48. The method of claim 47, further comprising employing the set of host cells and a plurality of microarrays to increase a plurality of biological responses available to the identification process, and applying machine learning to said plural biological responses to identify a pathogenic signature.

49. The method of claim 48, further comprising providing a plurality of sets of host cells, contacting said host cells with a sample containing pathogenic agents to provoke and measure a plurality of biological responses, training a recognizer to detect one or more of said pathogenic signatures in a biological response provoked in a host cell, and applying machine learning to said plural respective biological responses to identify at least one pathogenic signature.

50. The method of claim 47, further comprising employing substantially all of the measured biological response data during the identification method to widen the scope of information employed during pathogen detection.

51. The method of claim 47, wherein employing substantially all of the measured biological response data includes identifying a pathogen signature having substantially all of the measured biological data.

52. The method of claim 49, further comprising allowing the recognizer to generate plural decision results, and fusing said plural decision results to generate a determination of the identity of a pathogen in a test sample.

53. The method of claim 47, further comprising using the host cells as a natural amplification mechanism, wherein the host cell response to an agent of high virulence is vigorous, allowing improved detection and identification of pathogenic agents.

54. The method of claim 47, wherein employing a microarray includes employing microarrays of different modalities.

55. The method of claim 54, wherein the different modalities include modalities selected from the group consisting of genomic, proteomic, and metabolomic.

56. The method of claim 47, wherein the pathogenic agent is a non-nucleic-acid-containing pathogenic agent.

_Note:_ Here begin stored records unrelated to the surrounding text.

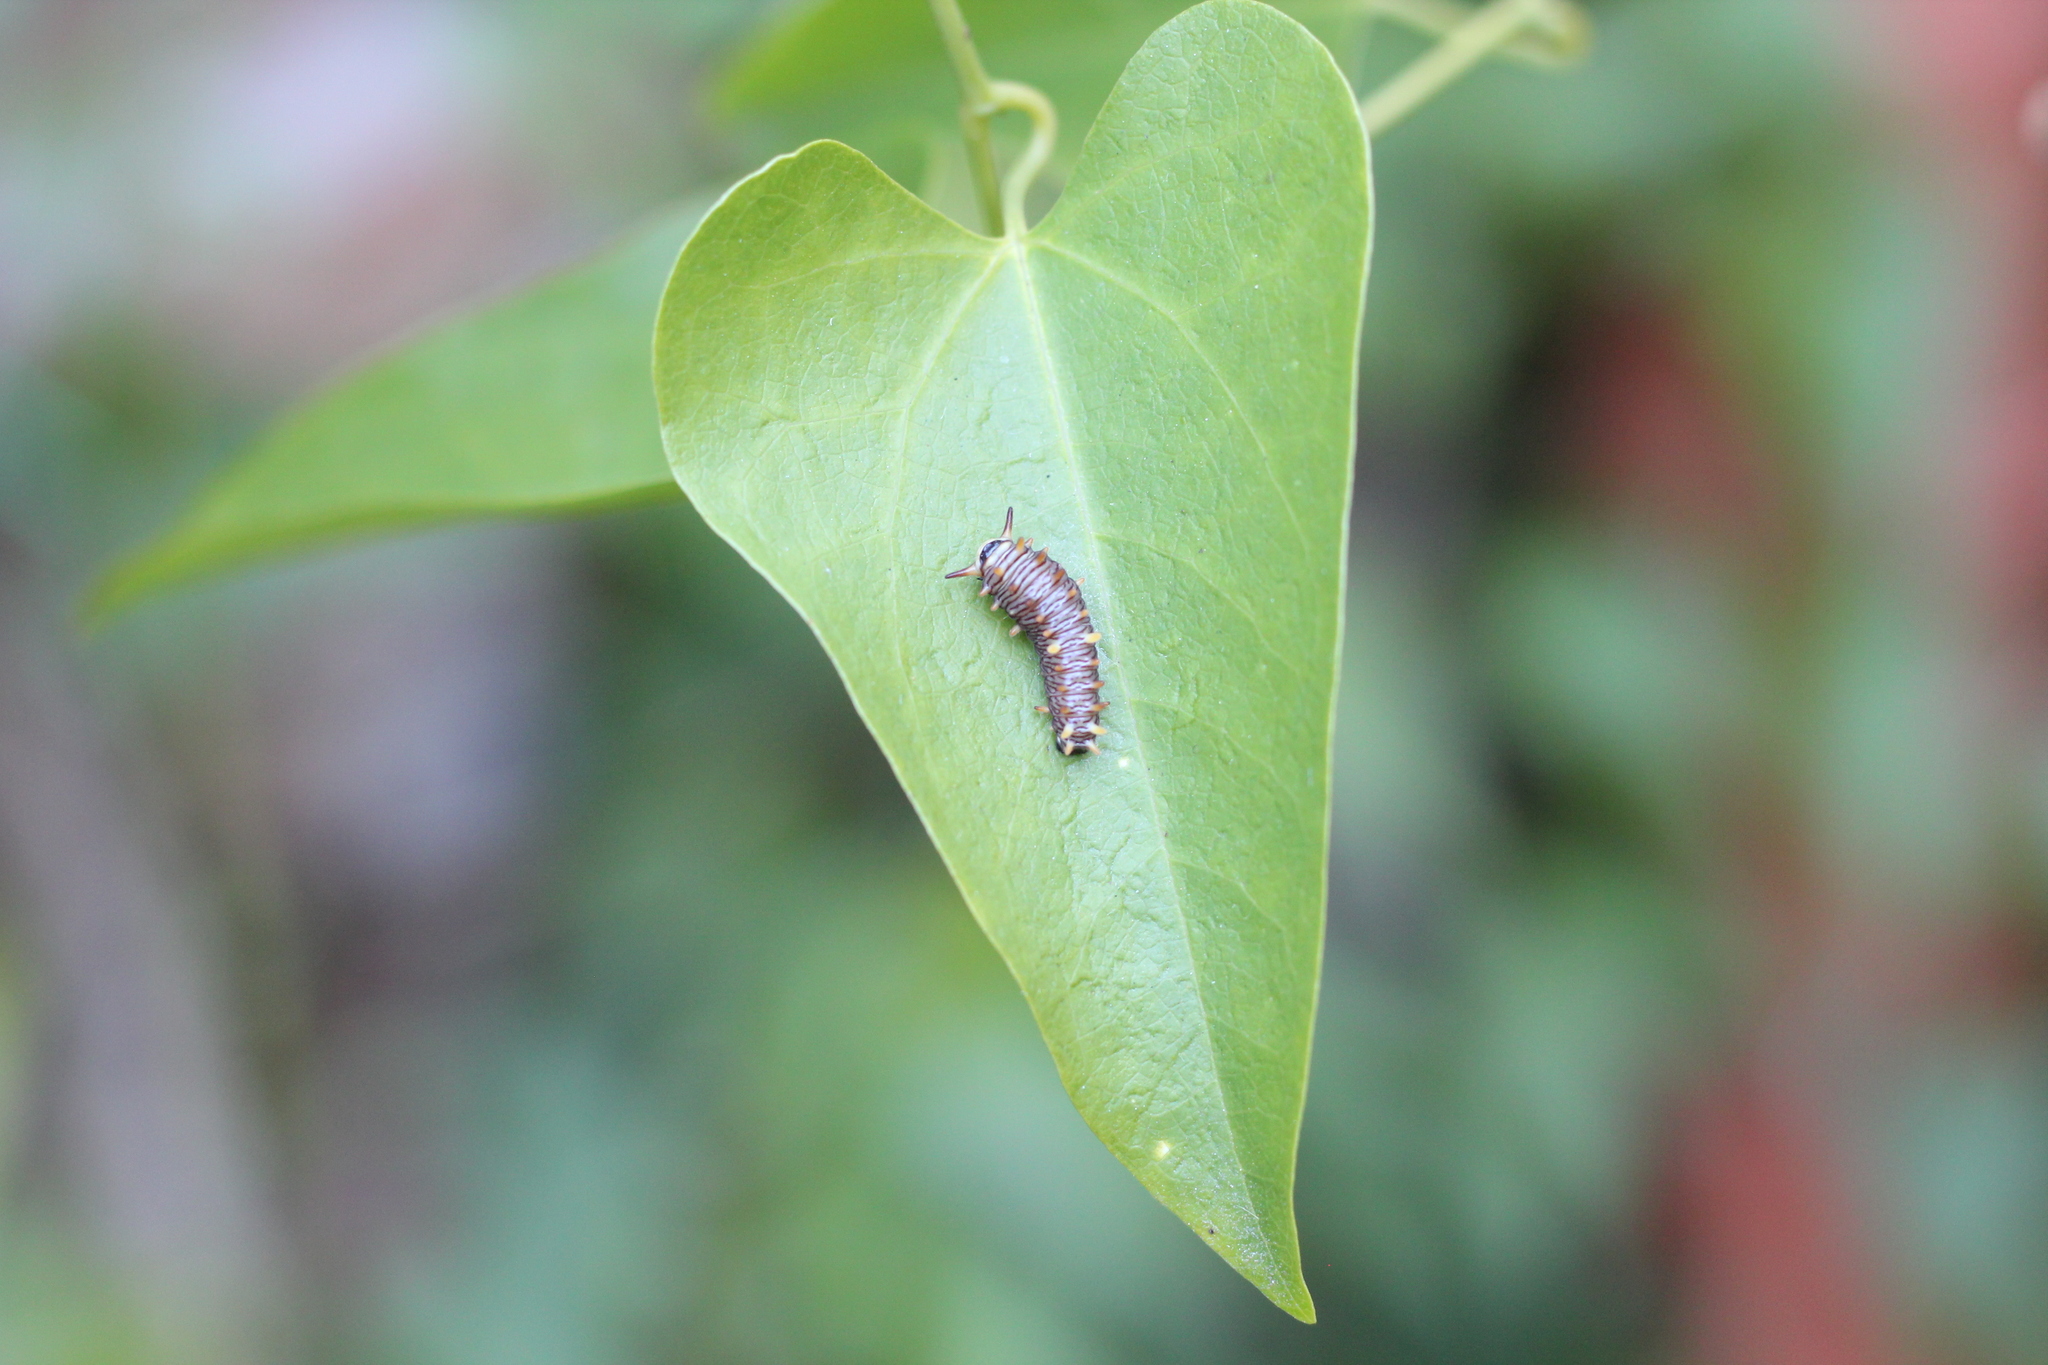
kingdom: Animalia
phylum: Arthropoda
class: Insecta
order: Lepidoptera
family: Papilionidae
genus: Battus
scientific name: Battus polydamas
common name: Polydamas swallowtail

57. The method of claim 56, wherein the non-nucleic-acid-containing pathogenic agent is a toxin.

58. The method of claim 47, further comprising fusing information from multiple types and/or species of host cells, multiple microarray types, multiple and/or disparate sets of probes, and/or multiple modalities.

59. The method of claim 47, further comprising fusing multiple candidate identification responses generated by multiple classifiers.

60. The method of claim 47, further comprising partitioning an input space of microarray probes into one or more computational subspaces and generating measures of fitness for said subspaces.

61. The method of claim 47, further comprising generating multiple measures of fitness within a subspace wherein intra-subspace measures of fitness are dynamic having a value depending on the region within the subspace and position within the subspace of a point representing the test sample

62. The method of claim 60, further comprising determining for a subspace a fitness measure representative of an effectiveness of a classifier operating in the respective subspace.

63. The method of claim 47, wherein analyzing a data set includes partitioning an input space into plurality of subspaces.

64. The method of claim 63, further comprising fusing measures of recognition generated from respective areas of said subspaces.

65. The method of claim 64, further comprising using subspace measures of fitness and fusing multiple classifiers.

66. The method of claim 65, further comprising applying Dempster-Shafer theory of evidence for fusing multiple classifiers.